A chegada da SpaceX à Nasdaq reacendeu a discussão sobre os limites entre a inovação tecnológica, a euforia do mercado e a realidade de projetos que, por enquanto, habitam o campo das possibilidades. Depois de uma valorização expressiva no primeiro dia de negociações, o consenso entre especialistas é que o entusiasmo dos investidores está mais ligado ao potencial futuro da companhia do que aos seus resultados de agora.
Marcel Nobre, especialista em tecnologia e inovação, analisa a reação do mercado como um reflexo da aposta em projetos que podem, de fato, transformar setores inteiros da economia.
Ficou muito claro que é uma leitura de potencial futuro mais do que de resultado presente.
Ele concedeu essa declaração em entrevista ao Times Brasil – Licenciado Exclusivo CNBC. Conforme a análise de Nobre, os números financeiros isolados não justificam a avaliação de mercado alcançada pela empresa. Embora a SpaceX tenha registrado uma receita de US$ 18,67 bilhões em 2025, o período também fechou com um prejuízo líquido próximo de US$ 5 bilhões.
Data centers voadores, uma aposta de alto risco
O grande interesse dos investidores, segundo Nobre, converge para iniciativas como a expansão da rede Starlink e, principalmente, a proposta de desenvolver data centers espaciais. Este último conceito ainda não saiu do papel, mas tem ganhado destaque entre as teses de crescimento da companhia.
A ideia central é transferir uma parte significativa da infraestrutura de processamento de dados para a órbita terrestre. Entre as vantagens teóricas vislumbradas, estão a abundância de energia solar no espaço e uma potencial redução dos custos de resfriamento dos equipamentos. Nobre enfatiza que o foco não é apenas o turismo espacial.
É menos sobre turismo espacial e muito mais sobre construção de infraestrutura tecnológica no espaço, como data centers.
Apesar do brilho do potencial, o especialista alerta que o projeto ainda enfrenta obstáculos consideráveis. Questões como a radiação espacial, a durabilidade dos equipamentos em um ambiente tão hostil e a viabilidade econômica permanecem sem respostas definitivas.
É só ainda uma teoria, um potencial possibilidade que ainda não foi comprovado viável financeiramente nem tecnicamente.
A visão de Elon Musk de fazer da humanidade uma espécie multiplanetária também entrou na pauta. Para Nobre, essa proposta funciona como uma narrativa de longo prazo, capaz de seduzir investidores, mas que ainda se choca com desafios biológicos e científicos importantes. Ele aponta para pesquisas com astronautas que demonstram os impactos cognitivos e físicos de longos períodos no espaço, sugerindo que a colonização de outros planetas ainda está bem distante.
Não adianta eu ter um foguete para levar para Marte se o ser humano não vai conseguir sobreviver a isso.
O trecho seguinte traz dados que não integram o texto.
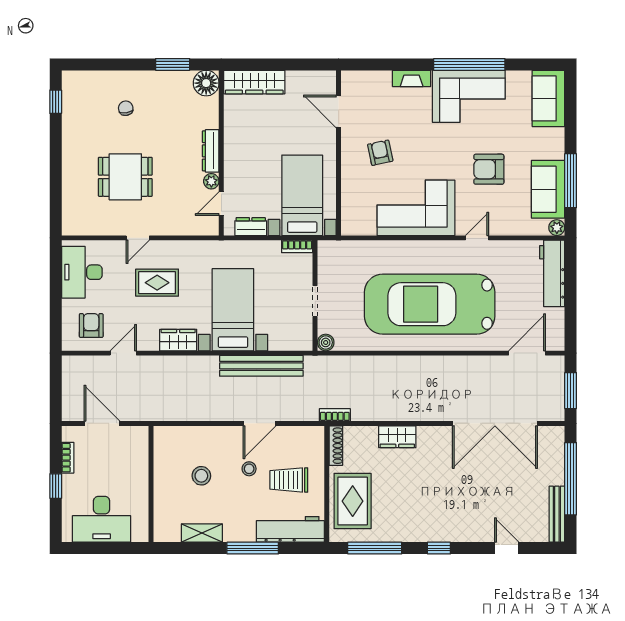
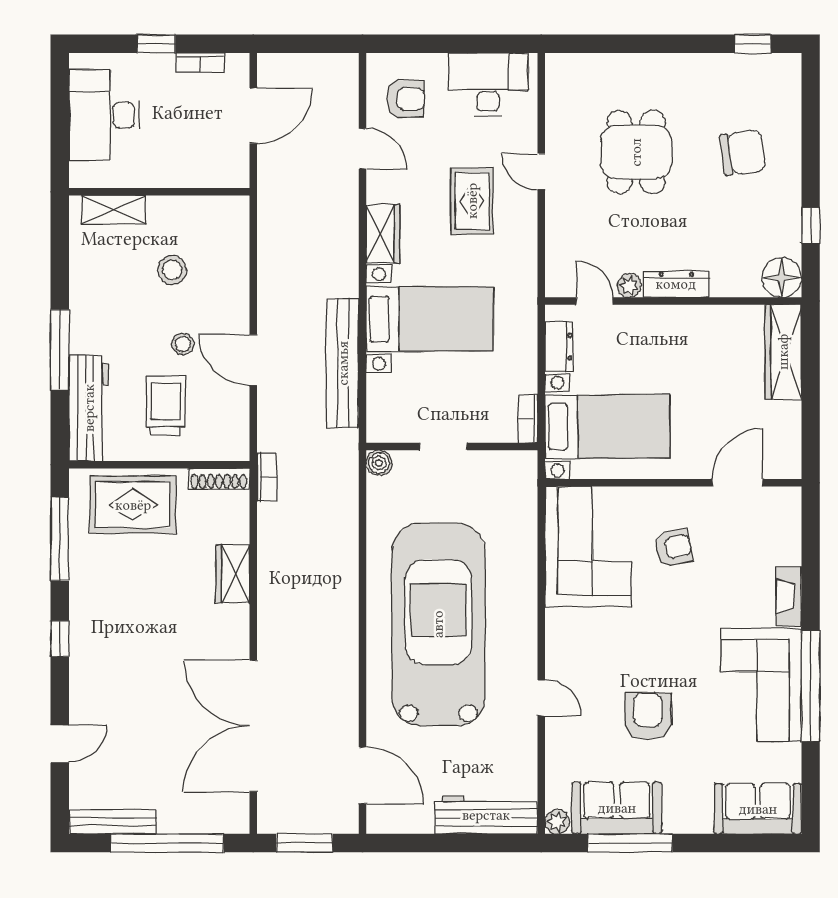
window: (173, 64) -> (811, 225), width x0.67
chair: (126, 108) -> (743, 153), width x1.87, depth x1.87
corner sofa: (416, 208) -> (588, 547), moved
shelving: (202, 533) -> (114, 210), moved, turned 90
Contudo, o especialista reconhece os avanços que a SpaceX já concretizou, antes considerados improváveis. A reutilização de foguetes e a redução drástica dos custos de lançamento espacial são exemplos notáveis. Segundo o especialista, o que Elon Musk fez com a SpaceX foi, de fato, revolucionário. A empresa construiu uma vantagem competitiva considerável, enquanto concorrentes ainda tentavam validar seus próprios modelos de negócio. Esse posicionamento coloca a SpaceX à frente de rivais como a Blue Origin, especialmente em áreas ligadas à infraestrutura espacial.
Se tem alguém que está mais próximo disso, com certeza é a SpaceX e não tem ninguém no retrovisor.
Além da exploração espacial, Nobre acredita que os progressos da empresa podem reverberar em setores tradicionais da economia. A expansão da Starlink, por exemplo, já impõe novos desafios para operadoras de telecomunicações em diversas regiões. No caso dos data centers espaciais, os impactos poderiam ser ainda mais amplos. Caso a tecnologia se torne viável, a infraestrutura hoje instalada na Terra poderia enfrentar a concorrência direta de sistemas orbitais mais eficientes.
Ainda assim, Nobre pondera que o desafio primordial será transformar expectativas em resultados concretos. Com o novo volume de recursos captado, a SpaceX ganha fôlego para acelerar seus projetos ambiciosos. A questão que paira é se os investidores terão a paciência necessária para ver essas apostas se materializarem.
Se vai dar certo em um ano, dez anos, trinta anos ou cem anos, essa é a grande pergunta e o grande enigma que a gente deve ver nos próximos anos.